L.E. Modesitt, Jr.’s novel, Natural Ordermage (0-7653-1813-X, $27.95 / $34.95 CAN) was released in September from Tor. Visit the author's blog at www.lemodesittjr.com.
On writing Axis
Hugo-winning SF writer Robert Charles Wilson reflects on doing something for the first time
Axis, my latest novel, is a sequel. And it isn’t just a sequel—it connects the Hugo Award-winning Spin to an as-yet unwritten and final book, Vortex, in a trilogy which I refuse to call “the Spin Cycle” no matter how many people make that interesting suggestion.
A sequel is a difficult beast, and writing one was a new experience for me. I wrote it under the assumption that readers who liked Spin might want more—though not neccessarily more of the same. Axis is a more intimate book than Spin, and it follows a shorter span of time in the lives of its characters. But as the title suggests, these are pivotal moments both for the protagonists and for mankind.
In Spin, humanity experienced its first perplexing interaction with the entities called “the Hypotheticals”—a network of self-reproducing machine intelligences that has grown to encompass much of the galaxy. For reasons of their own, the Hypotheticals encased the Earth in a temporal bubble and dragged it four billion years into the future, into a time when the expanding sun would make life impossible if not for the protection these entities provide. But the Hypotheticals have also equipped humanity with a back door: an Arch connecting the Earth to a distant habitable world, which may have been designed expressly for human colonization.

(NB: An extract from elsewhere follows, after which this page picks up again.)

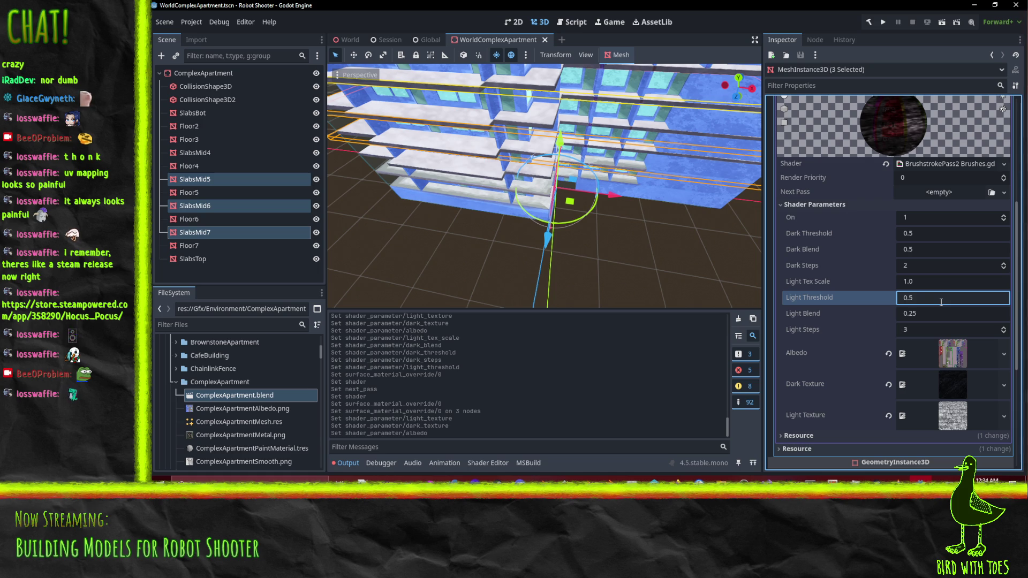
text(0.75)
key(Return)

In Axis, that world has become a frontier where national and corporate interests compete for oil reserves and “law” is an unwieldy abstraction. But the Hypotheticals continue to intervene in human destiny. Fragments of ancient Hypothetical machines fall from the sky of the New World, and Turk Findley, a commercial pilot, and Lise Adams, a journalist investigating her father’s disappearance, are caught up in mysteries both human and alien.

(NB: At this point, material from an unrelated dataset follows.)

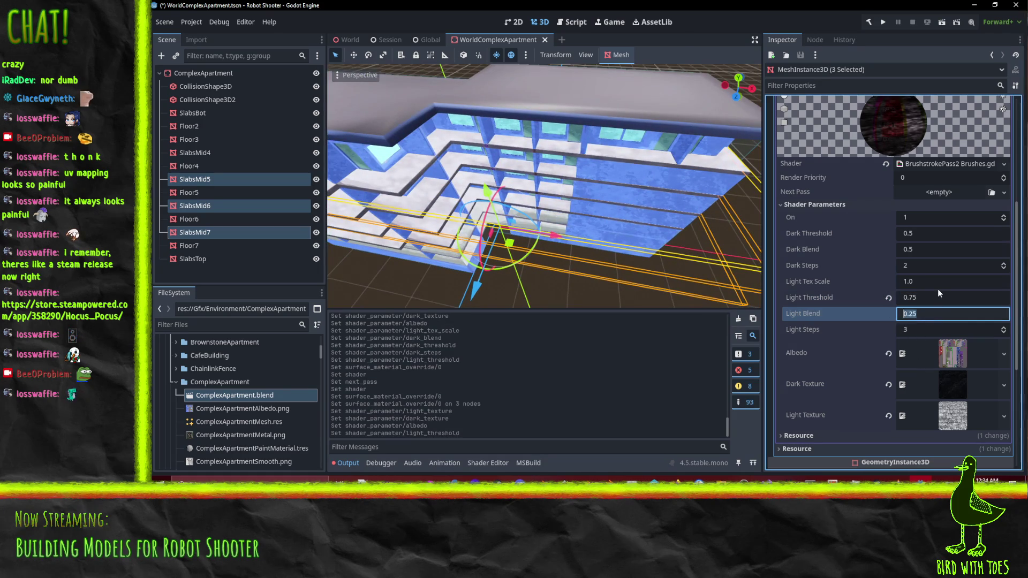
click(931, 268)
click(931, 268)
text(3)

Why a sequel to a book that was essentially complete in itself? Because the one unfinished story in Spin is the story of the interaction between humanity and the barely-understood Hypotheticals. That’s the thread Axis picks up.
And why a third volume? Because the Hypotheticals don’t operate in human time. Axis opens a door into that transhuman realm, and Vortex will look at what lies beyond.
What am I doing in the meantime? I took time out from the trilogy to write a book tentatively titled Julian Comstock: A Story of the 22nd Century (expanded from the Hugo-nominated novella “Julian: A Christmas Story”)—simply because it’s a story that took me by the lapels and commandeered both my imagination and my keyboard for the duration.
Then it’s back to Vortex, and the view from damn-near infinity.
Robert Charles Wilson’s novel, Axis (0-7653-0939-4, $25.95 / $29.95 CAN) is a September hardcover from Tor.